The Trump administration is walking back previous statements suggesting there would be significant changes to married student loan borrowers who filed separately, which could have resulted in higher student loan payments. 

Following confusing statements from the Department of Education, the agency clarified that spousal income would not be a factor in calculating income-driven repayment plans for now.

Under federal law, married borrowers who file taxes jointly with their spouse and are enrolled in an income-driven repayment plan will have their payments calculated based on their combined income.
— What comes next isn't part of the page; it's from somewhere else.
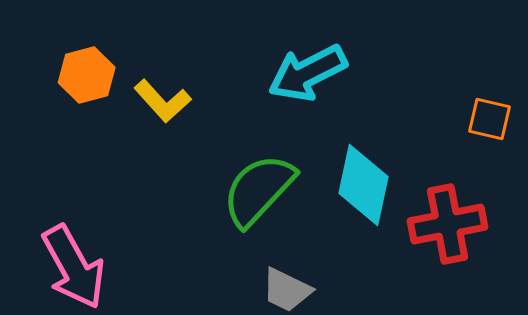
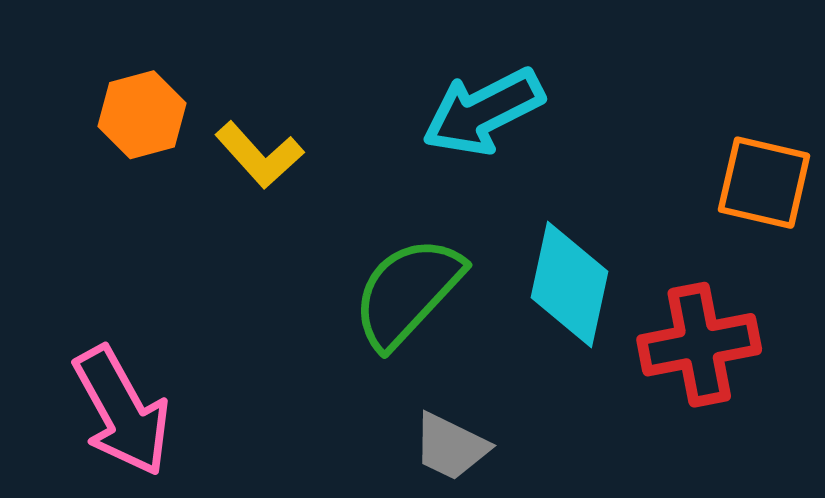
orange square: (490, 119) -> (764, 183), size x1.4

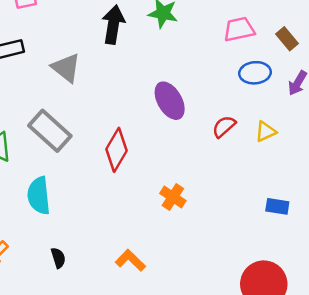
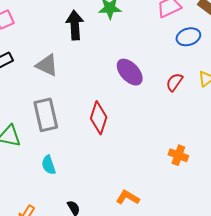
gray rectangle: (50, 131) -> (46, 115), turned 48
cyan semicircle: (39, 196) -> (49, 165), size x0.7
orange cross: (173, 197) -> (178, 155), moved

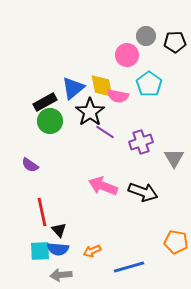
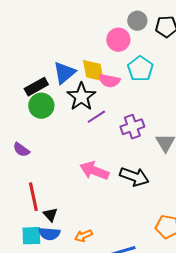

However, couples who file separately from their spouses will have their payments calculated based solely on their salaries.  Filing separately, however, comes with a cost, and couples could miss out on key deductions.

Education Dept. Creates Confusion For Married Student Loan Borrowers

In an ongoing legal battle, the Trump administration temporarily halted the income-driven repayment (IDR) system after a federal appeals court issued a new decision regarding the SAVE Plan, according to Forbes.

President Joe Biden implemented the Student Aid and Verification Enhancement (SAVE) program to reduce borrowers’ monthly payments and expedite student loan forgiveness for certain borrowers. 

SAVE has been blocked since 2024, and a federal appeals court’s recent ruling expanded the injunction to block SAVE to include all the programs under it, including IDR. The Department of Education said that ruling necessitated the shutdown of IDR, as the agency requires time to update the IDR application.

Amid the legal battle, a Department of Education official filed a statement to the court indicating that spousal income would be factored into monthly payments regardless if married couples filed separately.

According to First for Women, the original statement read, “Education expects that by May 10, 2025, servicers will implement the treatment of spousal information for ICR, PAYE, and IBR such that married borrowers filing separate income tax returns or separated from their spouses will have spousal income counted for the purposes of calculating monthly payment amount under IDR plans, which is a required consequence of the Eighth Circuit’s opinion directing a broadened preliminary injunction.”

The statement was corrected this week and removes any mention of spousal income for couples who file separately.